(Listed records begins)

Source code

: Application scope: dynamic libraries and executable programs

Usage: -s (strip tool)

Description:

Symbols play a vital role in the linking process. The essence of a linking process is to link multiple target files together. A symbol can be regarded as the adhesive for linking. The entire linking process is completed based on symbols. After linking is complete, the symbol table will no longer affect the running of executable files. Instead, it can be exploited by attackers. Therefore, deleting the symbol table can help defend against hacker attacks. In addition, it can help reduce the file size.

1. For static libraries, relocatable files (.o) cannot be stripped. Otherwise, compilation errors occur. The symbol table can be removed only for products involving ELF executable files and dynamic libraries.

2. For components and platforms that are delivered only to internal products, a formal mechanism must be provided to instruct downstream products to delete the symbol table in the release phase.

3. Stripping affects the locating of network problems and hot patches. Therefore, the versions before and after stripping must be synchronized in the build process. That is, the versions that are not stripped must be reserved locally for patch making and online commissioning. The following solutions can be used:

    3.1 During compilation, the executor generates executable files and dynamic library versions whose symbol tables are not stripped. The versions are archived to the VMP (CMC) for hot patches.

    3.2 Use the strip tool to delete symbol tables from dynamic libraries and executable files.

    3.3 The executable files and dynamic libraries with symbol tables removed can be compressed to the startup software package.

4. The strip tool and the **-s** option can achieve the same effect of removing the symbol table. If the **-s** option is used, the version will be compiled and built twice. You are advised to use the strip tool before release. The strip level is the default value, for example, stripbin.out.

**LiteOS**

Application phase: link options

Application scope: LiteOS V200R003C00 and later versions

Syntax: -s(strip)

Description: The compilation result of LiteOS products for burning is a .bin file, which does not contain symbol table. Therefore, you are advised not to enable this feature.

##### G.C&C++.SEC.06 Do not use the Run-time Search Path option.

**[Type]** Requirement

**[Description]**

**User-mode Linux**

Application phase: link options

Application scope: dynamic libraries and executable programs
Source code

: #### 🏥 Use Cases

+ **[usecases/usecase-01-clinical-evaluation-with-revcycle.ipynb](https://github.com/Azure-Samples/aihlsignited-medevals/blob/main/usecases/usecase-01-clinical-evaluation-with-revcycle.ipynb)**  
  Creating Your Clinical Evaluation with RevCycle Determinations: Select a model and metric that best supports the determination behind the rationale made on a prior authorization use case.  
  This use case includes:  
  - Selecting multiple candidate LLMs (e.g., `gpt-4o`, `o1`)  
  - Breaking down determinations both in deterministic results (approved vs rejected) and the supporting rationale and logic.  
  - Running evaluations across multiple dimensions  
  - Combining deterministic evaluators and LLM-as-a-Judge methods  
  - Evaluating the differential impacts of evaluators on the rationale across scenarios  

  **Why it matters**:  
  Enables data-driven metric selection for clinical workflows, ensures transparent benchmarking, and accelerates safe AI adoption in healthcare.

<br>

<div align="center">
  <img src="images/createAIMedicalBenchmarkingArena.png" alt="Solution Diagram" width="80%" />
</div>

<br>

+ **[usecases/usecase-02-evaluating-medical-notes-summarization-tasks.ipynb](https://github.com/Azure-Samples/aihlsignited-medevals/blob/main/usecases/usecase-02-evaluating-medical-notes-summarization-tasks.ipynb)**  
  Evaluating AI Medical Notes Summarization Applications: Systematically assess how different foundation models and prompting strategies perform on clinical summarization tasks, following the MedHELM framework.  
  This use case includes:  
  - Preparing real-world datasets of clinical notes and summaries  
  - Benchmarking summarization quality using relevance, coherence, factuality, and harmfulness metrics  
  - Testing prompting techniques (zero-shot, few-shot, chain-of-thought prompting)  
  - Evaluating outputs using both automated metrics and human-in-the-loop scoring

(Listed records ends)

**To do**
Can you rewrite the lines above with every "strip tool" changed to "strip utility" and everything else left as it is?

**Your solution**
Source code

: Application scope: dynamic libraries and executable programs

Usage: -s (strip utility)

Description:

Symbols play a vital role in the linking process. The essence of a linking process is to link multiple target files together. A symbol can be regarded as the adhesive for linking. The entire linking process is completed based on symbols. After linking is complete, the symbol table will no longer affect the running of executable files. Instead, it can be exploited by attackers. Therefore, deleting the symbol table can help defend against hacker attacks. In addition, it can help reduce the file size.

1. For static libraries, relocatable files (.o) cannot be stripped. Otherwise, compilation errors occur. The symbol table can be removed only for products involving ELF executable files and dynamic libraries.

2. For components and platforms that are delivered only to internal products, a formal mechanism must be provided to instruct downstream products to delete the symbol table in the release phase.

3. Stripping affects the locating of network problems and hot patches. Therefore, the versions before and after stripping must be synchronized in the build process. That is, the versions that are not stripped must be reserved locally for patch making and online commissioning. The following solutions can be used:

    3.1 During compilation, the executor generates executable files and dynamic library versions whose symbol tables are not stripped. The versions are archived to the VMP (CMC) for hot patches.

    3.2 Use the strip utility to delete symbol tables from dynamic libraries and executable files.

    3.3 The executable files and dynamic libraries with symbol tables removed can be compressed to the startup software package.

4. The strip utility and the **-s** option can achieve the same effect of removing the symbol table. If the **-s** option is used, the version will be compiled and built twice. You are advised to use the strip utility before release. The strip level is the default value, for example, stripbin.out.

**LiteOS**

Application phase: link options

Application scope: LiteOS V200R003C00 and later versions

Syntax: -s(strip)

Description: The compilation result of LiteOS products for burning is a .bin file, which does not contain symbol table. Therefore, you are advised not to enable this feature.

##### G.C&C++.SEC.06 Do not use the Run-time Search Path option.

**[Type]** Requirement

**[Description]**

**User-mode Linux**

Application phase: link options

Application scope: dynamic libraries and executable programs
Source code

: #### 🏥 Use Cases

+ **[usecases/usecase-01-clinical-evaluation-with-revcycle.ipynb](https://github.com/Azure-Samples/aihlsignited-medevals/blob/main/usecases/usecase-01-clinical-evaluation-with-revcycle.ipynb)**  
  Creating Your Clinical Evaluation with RevCycle Determinations: Select a model and metric that best supports the determination behind the rationale made on a prior authorization use case.  
  This use case includes:  
  - Selecting multiple candidate LLMs (e.g., `gpt-4o`, `o1`)  
  - Breaking down determinations both in deterministic results (approved vs rejected) and the supporting rationale and logic.  
  - Running evaluations across multiple dimensions  
  - Combining deterministic evaluators and LLM-as-a-Judge methods  
  - Evaluating the differential impacts of evaluators on the rationale across scenarios  

  **Why it matters**:  
  Enables data-driven metric selection for clinical workflows, ensures transparent benchmarking, and accelerates safe AI adoption in healthcare.

<br>

<div align="center">
  <img src="images/createAIMedicalBenchmarkingArena.png" alt="Solution Diagram" width="80%" />
</div>

<br>

+ **[usecases/usecase-02-evaluating-medical-notes-summarization-tasks.ipynb](https://github.com/Azure-Samples/aihlsignited-medevals/blob/main/usecases/usecase-02-evaluating-medical-notes-summarization-tasks.ipynb)**  
  Evaluating AI Medical Notes Summarization Applications: Systematically assess how different foundation models and prompting strategies perform on clinical summarization tasks, following the MedHELM framework.  
  This use case includes:  
  - Preparing real-world datasets of clinical notes and summaries  
  - Benchmarking summarization quality using relevance, coherence, factuality, and harmfulness metrics  
  - Testing prompting techniques (zero-shot, few-shot, chain-of-thought prompting)  
  - Evaluating outputs using both automated metrics and human-in-the-loop scoring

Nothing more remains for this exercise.